Francas o resentidas
oraciones: del fondo
de una caverna surgen
liberados esclavos,
murmuradores. Vieja
cornucopia la voz.
Palabras como cuerdas
que rozo, que devuelven
armónicos que nunca
dominaré del todo.
(Violín que dejo escrito;
arco de los demás.)
Y sí: poquita cosa
era la poesía.
¿Te acordás? La profunda
emoción que sentiste
al leer tal historia...
El amor a los libros
que tu madre traía
del Centro, esos usados,
desmesurado amor...
Y poco más, ¿no cierto?
Lo de Handke, la Musa
que le dice que apenas
una voz, sus palabras
--esas menesterosas--,
es el poema: voz
como la de cualquiera,
pero tuya. Y quisiste
ser eso: vos: abrir
la boca, balbucear
un poco de lo tuyo
en el papel... Palabras,
nada más que palabras.
Como las de tu madre,
a fin de mes --y duelen,
y te callás--: "¿te queda
aún dinero?". Como
las de cualquiera, cuando
te conoce y pregunta
a qué te dedicás.
Ahora que las pulgas se retractan y duermen
y que los alces, duchos en consumir las aguas
leteas, se empecinan en remedar mis modos,
tranquilos y pausados como viejos alfanjes,
yo silbo un estribillo de dunas o de insectos
y me calzo diademas que monjes aprontaron.

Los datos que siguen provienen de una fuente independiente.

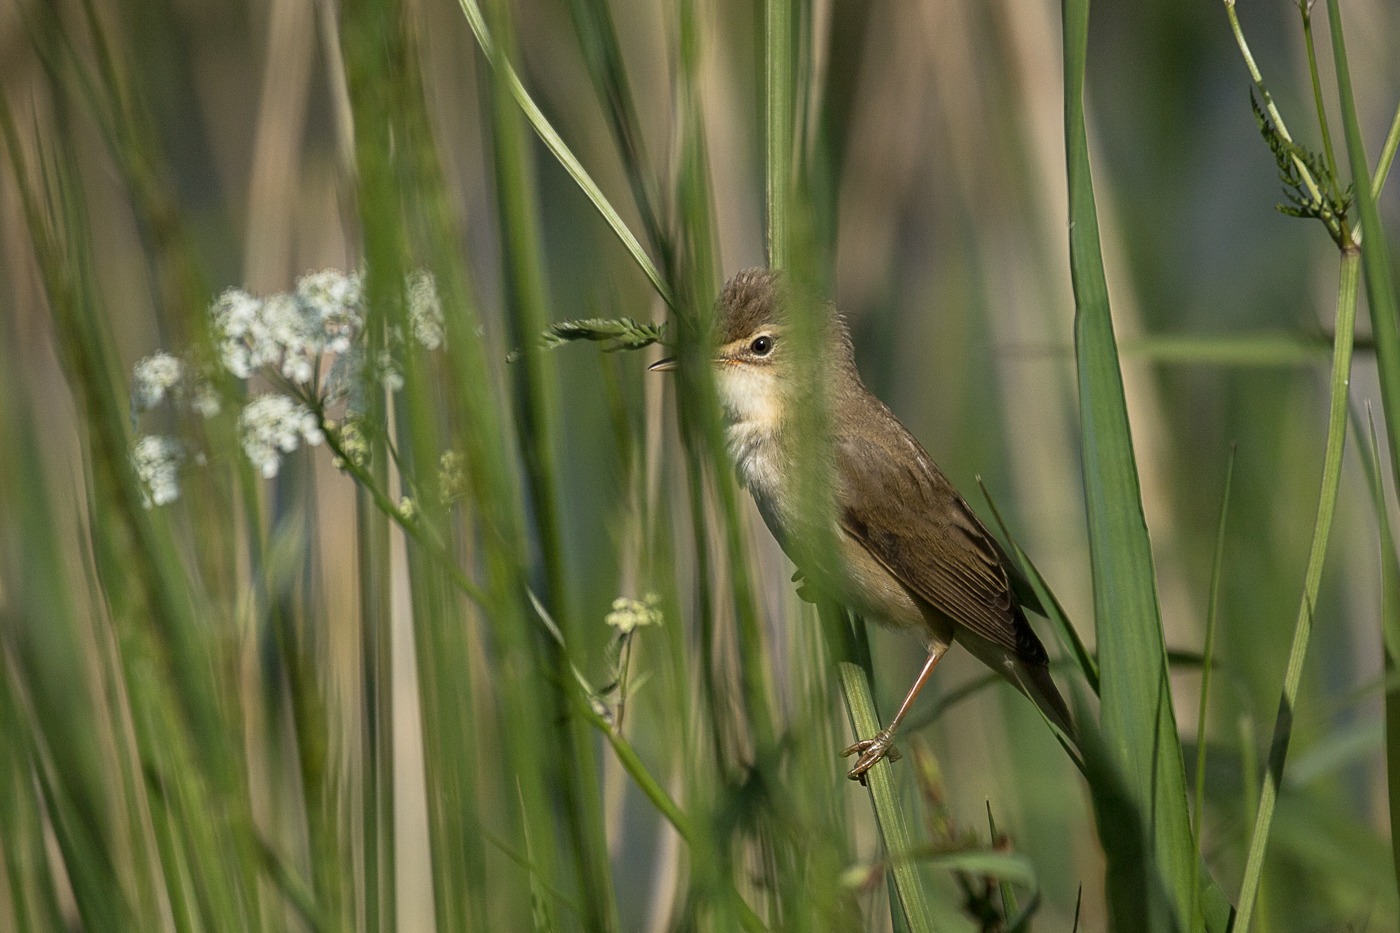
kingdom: Animalia
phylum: Chordata
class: Aves
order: Passeriformes
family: Acrocephalidae
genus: Acrocephalus
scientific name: Acrocephalus palustris
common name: Kærsanger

Y los álamos gordos se distienden sin gracia,
y los perros de jade ladran impunemente
en medio de un fonema que, lejos de lucir,
supura una oración de retoños sin dueño
que, a medida que el numen de los cuatro suplicios
en que jugué se esboza, desacomoda rostros.
Mares de la escansión: los sillones y lizas
se guardan, divertidos, al tiempo que las moras
esparcen, despeinadas, turgentes, su carbunclo
por nadie más que por el Albo, su mirilla.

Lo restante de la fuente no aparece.